Quatro passos para virar seu próprio chefe (mesmo tendo um)

Você não precisa sentar na cadeira mais alta do escritório para ser o chefe - nem que seja só de si mesmo. Aprenda a gerir o trabalho por sua própria conta

Claudia Gasparini, de , em 08.10.2014
executivo de braços cruzados [shutterstock]

Das diversas fantasias que funcionários alimentam sobre seus chefes, uma é muito comum: a de que ele é o único responsável por orientar, administrar e avaliar o seu trabalho. Contudo, o poder, segundo o fundador da escola Cultman, Rogério Boeira, pode e deve ser compartilhado. “Um profissional que não depende do chefe para tudo ganha em produtividade e eficiência”, afirma ele.

Segundo Boeira, o esforço em delegar tarefas e descentralizar ao máximo a gestão, ligado ao conceito de ‘empowerment’, é uma tendência em diversas empresas pelo mundo. “Ganha-se muito com isso, porque o profissional é visto como adulto, e acaba trabalhando de forma mais responsável e madura”, explica ele.

Ao invés da tradicional relação de obediência que há entre patrão e empregado, surge uma dinâmica semelhante à que existe entre cliente e fornecedor: o que faz a roda girar é o compromisso com a qualidade do serviço, não a hierarquia.
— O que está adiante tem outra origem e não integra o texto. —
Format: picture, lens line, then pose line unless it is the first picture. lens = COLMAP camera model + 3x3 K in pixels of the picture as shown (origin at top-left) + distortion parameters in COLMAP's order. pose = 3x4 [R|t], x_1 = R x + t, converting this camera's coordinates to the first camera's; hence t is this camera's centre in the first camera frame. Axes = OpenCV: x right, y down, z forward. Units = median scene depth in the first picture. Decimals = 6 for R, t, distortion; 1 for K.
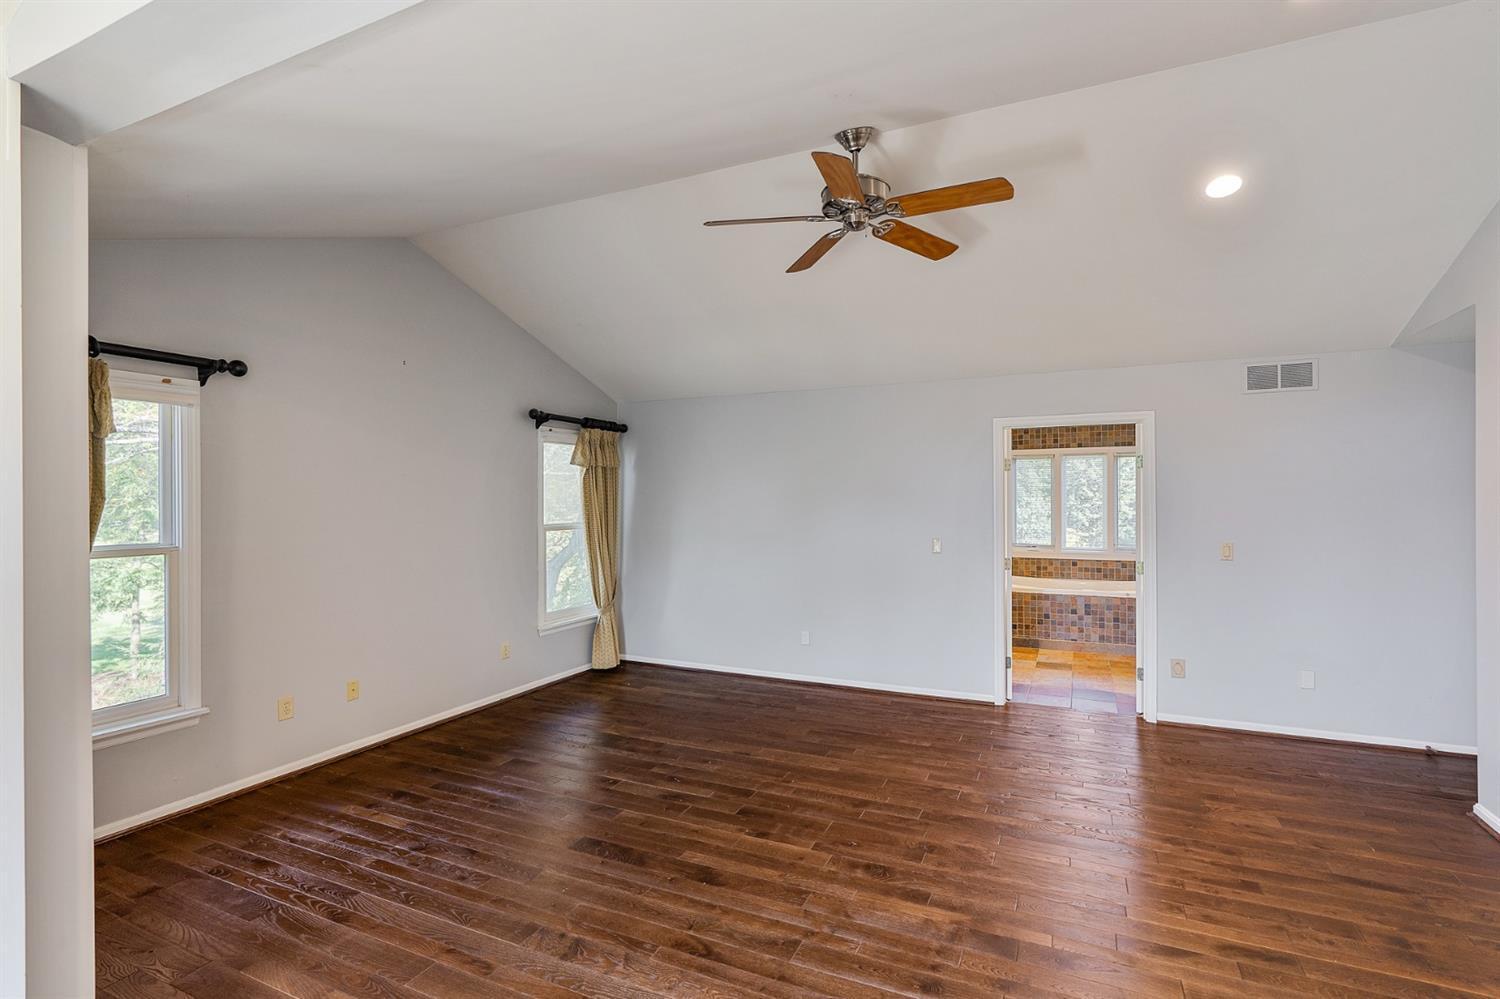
lens RADIAL K [[711.8, 0, 750.0], [0, 711.8, 499.5], [0, 0, 1]] dist [0.000238, 0.000413]
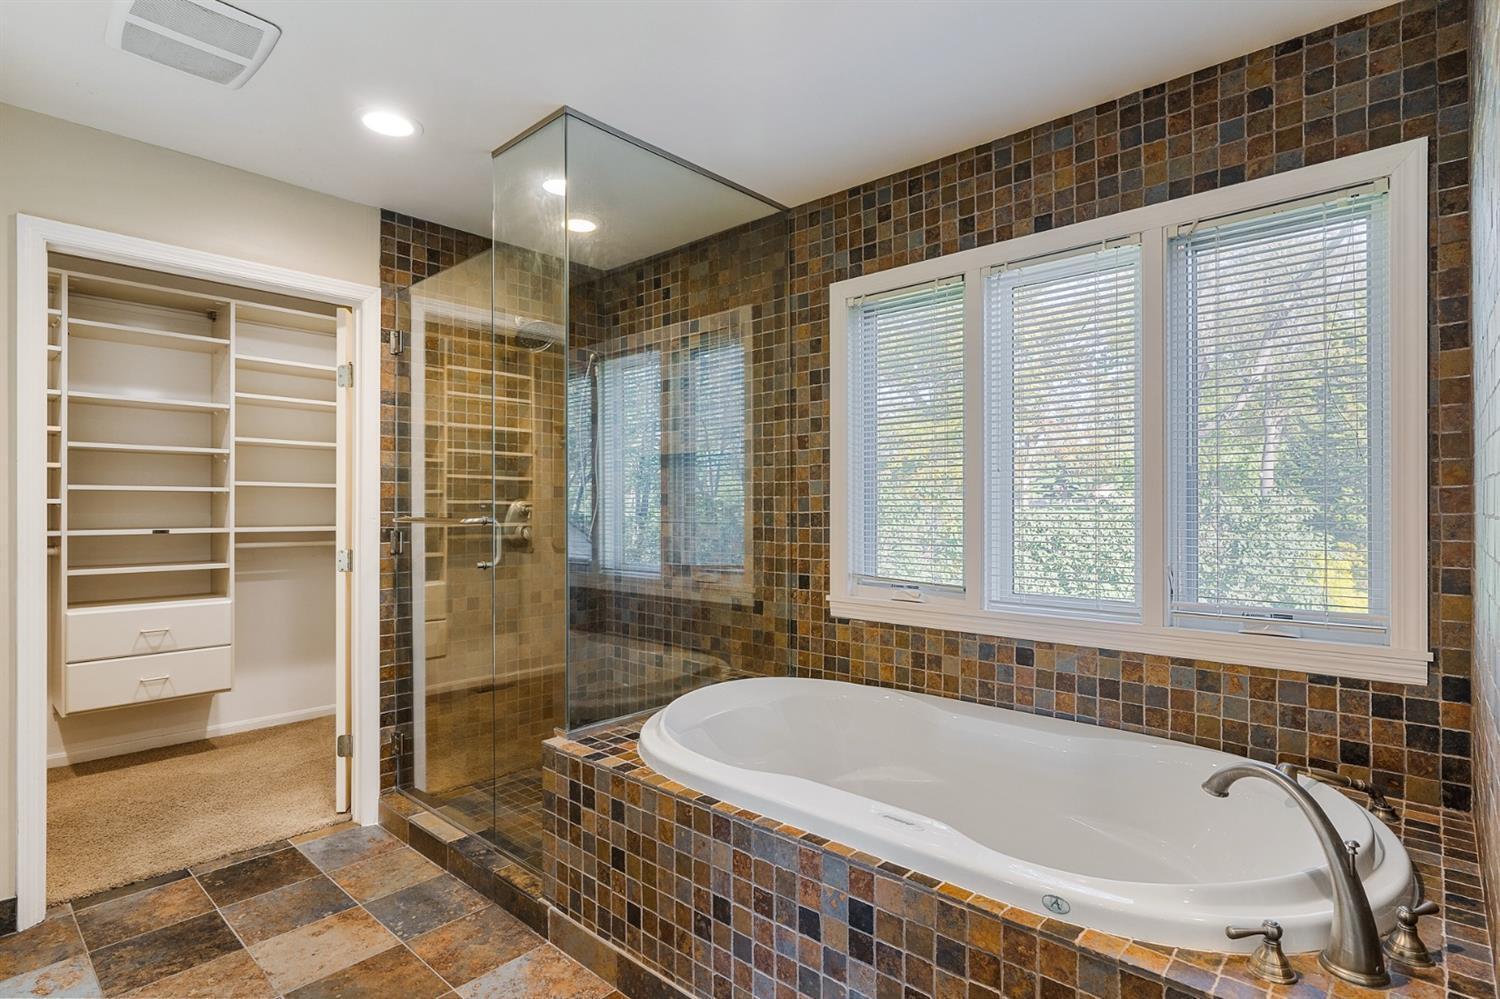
lens RADIAL K [[755.8, 0, 749.0], [0, 755.8, 506.8], [0, 0, 1]] dist [-0.001241, -0.000010]
pose [[0.955204, 0.002654, -0.295937, 0.447794], [-0.002559, 0.999996, 0.000710, 0.033048], [0.295938, 0.000079, 0.955207, 0.700599]]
No Brasil, a mentalidade do empoderamento ainda engatinha. Segundo Boeira, o motivo é cultural, devido à tradição de microgerenciamento e desejo de controle. “Infelizmente, a maioria das nossas empresas ainda é bastante centralizadora e burocrática”, afirma ele. Mesmo assim, Boeira defende a iniciativa do profissional que queira se tornar seu próprio gestor – mesmo tendo, de acordo com o organograma, uma pessoa acima dele que cumpra essa função.

O profissional capaz de assumir a responsabilidade por si mesmo poupa recursos da empresa e, por isso, será cada vez mais valorizado e disputado pelo mercado de trabalho. “Os melhores empregadores sabem reconhecer essas pessoas e certamente deverão recompensá-las com boas oportunidades”, assegura ele.

A seguir, veja quatro passos para atingir esse nível de autonomia e se diferenciar:

1. Saiba muito bem o que esperam de você
Para começar, você precisa conhecer a fundo as características do seu empregador e as particularidades do serviço que você deve prestar a ele. Você precisa ter consciência sobre as expectativas básicas que existem sobre você – para não precisar ser lembrado constantemente por alguém a respeito delas.

2. Conheça os possíveis efeitos das suas falhas
É decisivo, sobretudo, saber precisamente quais possíveis erros seus seriam tolerados, e quais seriam inadmissíveis. Você também precisa saber quantificar riscos e oportunidades envolvidos no seu trabalho. Qual é custo para empresa dos seus erros? E o potencial de retorno dos seus acertos? Essas variáveis precisam ser estudadas no seu processo de autogestão.

3. Estabeleça uma relação de equilíbrio com o seu chefe de fato
É bom não confundir empoderamento com independência absoluta da estrutura. Você não tem obrigação de só entregar a solução pronta para o seu chefe: é permitido apresentar dúvidas, questionamentos ou mesmo problemas para ele. O ideal é estabelecer um meio termo entre o microgerenciamento, situação em que você pergunta tudo para o seu superior, e uma espécie de “voo livre”, em que você não pergunta nada. Precisa haver troca entre você e o seu chefe, baseada em confiança mútua.

4. Faça autoavaliações constantes
Para consolidar sua autonomia, é importante ter um olhar crítico para o seu próprio trabalho. Uma ideia é manter um diário dos insights e lições do seu dia a dia no escritório. Isso porque analisar os desafios que se apresentarem, bem como as soluções encontradas, ajuda a sistematizar o seu desenvolvimento. O objetivo que você precisa perseguir é aprender sozinho, continuamente.